VMAT2 inhibitor; no direct dopamine receptor antagonism.

Metabolism and Pharmacokinetics

Converted by carbonyl reductase to active α- and β-dihydrotetrabenazine metabolites.
Metabolites are substrates of CYP2D6; elimination half-life ~9–10 hours (longer with XR formulation).
Excreted predominantly in urine (~75%) as metabolites; hepatic impairment markedly increases exposure and is contraindicated.

Dosing and Administration

Immediate-release (label): begins at 6 mg once daily with food; titrate by 6 mg/day at weekly intervals (as divided twice-daily doses) to a typical 12 mg twice-daily target; maximum 48 mg/day.
Extended-release (label): begins at 12 mg once daily with food; titrate by 6 mg/day each week up to 48 mg once daily.
Label limits total daily dose to 36 mg/day in poor CYP2D6 metabolizers or when co-administered with strong CYP2D6 inhibitors (e.g., fluoxetine, paroxetine, bupropion, quinidine).
Contraindicated in hepatic impairment. If therapy is interrupted for >1 week, label recommends restarting titration; interruptions ≤7 days may resume the prior dose.
When converting from tetrabenazine, label dosing typically starts at roughly half the total daily tetrabenazine dose with retitration to response.

Monitoring & Labs

Baseline and follow-up AIMS scoring (and functional impact) to document benefit and support payer renewals.
Mood symptoms (depression, suicidality) and sleep changes during titration, even outside Huntington disease populations.
QTc monitoring when cardiac risk exists or when QT-active drugs/CYP2D6 inhibitors are co-prescribed.
Sedation and falls risk, especially in older adults and when other CNS depressants are used.
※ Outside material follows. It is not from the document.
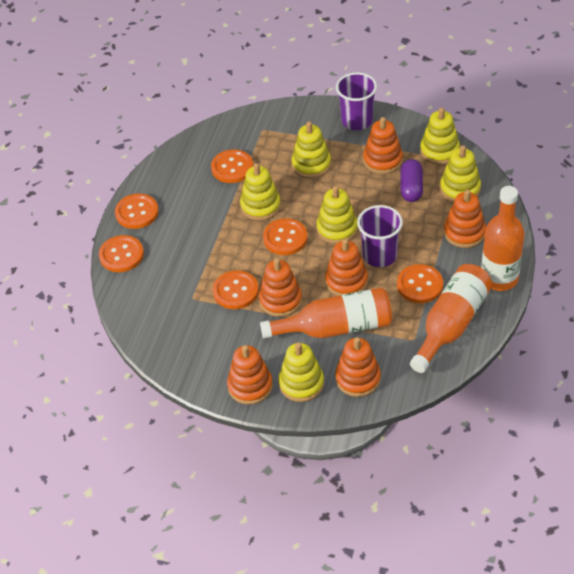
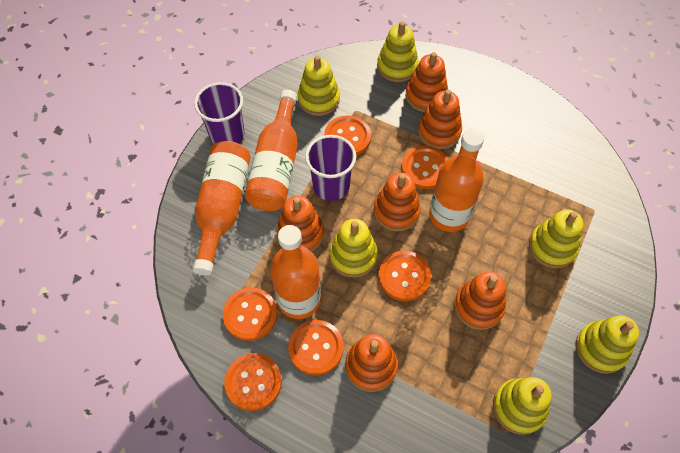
orange bottle: 3 -> 4
purple capsule: 1 -> 0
Deutetrabenazine dosing is titration-sensitive; documentation of AIMS response plus mood and QT-related safety supports both clinical decisions and payer renewals.

Adverse Effects

FDA boxed warnings

Boxed warning: Depression and suicidality in patients with Huntington’s disease (mood monitoring is important in all patients).
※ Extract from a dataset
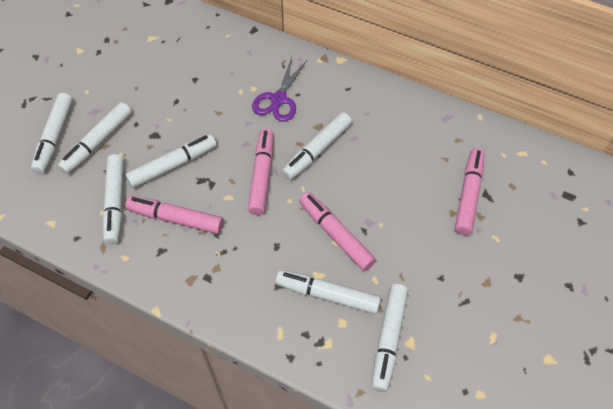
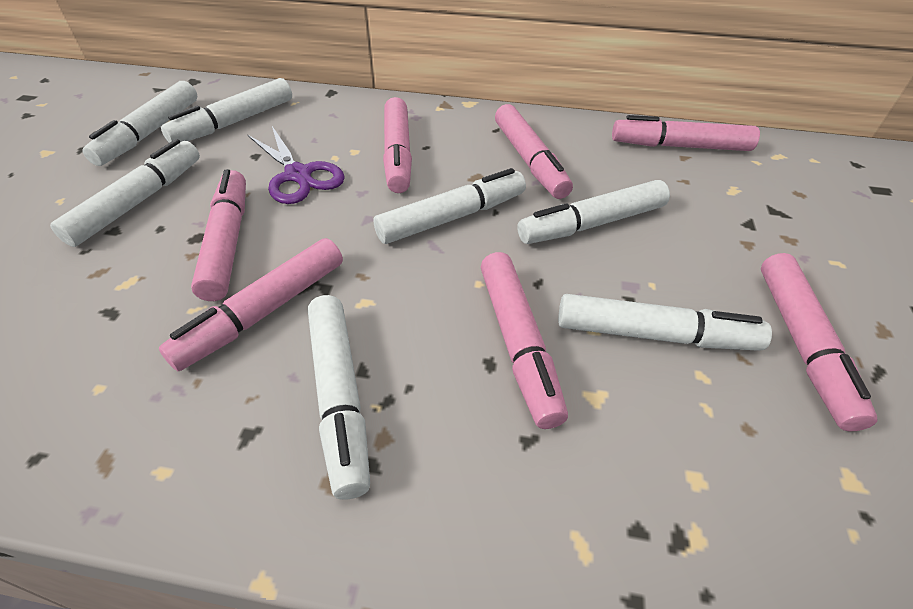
pink marker: 4 -> 7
Common side effects (≥10%)

Somnolence/fatigue: Most frequent; caution regarding driving or machinery.
Diarrhea: Usually mild and self-limited.
Dry mouth: Hydration and oral hygiene can help.
Nasopharyngitis or URTI: Observed in clinical trials.
Insomnia/restlessness: Sleep quality is monitored and dosing timing can be adjusted if needed.

Other notable effects

Dose-related parkinsonism, akathisia, or restlessness—dose reduction or slower titration are common if motor symptoms worsen.
QTc prolongation (mean ≈6 msec); ECG monitoring may be considered in patients with cardiac disease, concomitant QT-active medications, or CYP2D6 inhibition.
Falls and sedation, particularly in older adults or with CNS depressants.
Weight gain and anxiety reported with chronic use.

Interactions

Strong CYP2D6 inhibitors (fluoxetine, paroxetine, bupropion, quinidine) increase exposure—limit dose to 36 mg/day and monitor QTc and sedation.
Contraindicated with MAOIs, tetrabenazine, or reserpine due to excessive monoamine depletion.
Additive sedation with alcohol, benzodiazepines, opioids, or other CNS depressants increases fall risk; fall-risk counseling is common.
Caution is warranted with QT-prolonging antipsychotics (ziprasidone, haloperidol, methadone); ECG monitoring may be considered.

Other Useful Information

Tardive dyskinesia severity (AIMS or equivalent) at baseline and follow-up visits to document benefit.
Mood changes, depression, or suicidality are screened for at each encounter; caregivers are involved when available.
Baseline hepatic function is typically checked (therapy contraindicated in hepatic impairment), and baseline ECG is often considered in patients with cardiac risk factors or when using CYP2D6 inhibitors.
Doses are taken with food to improve absorption and reduce gastrointestinal upset; XR tablet shells may pass in stool.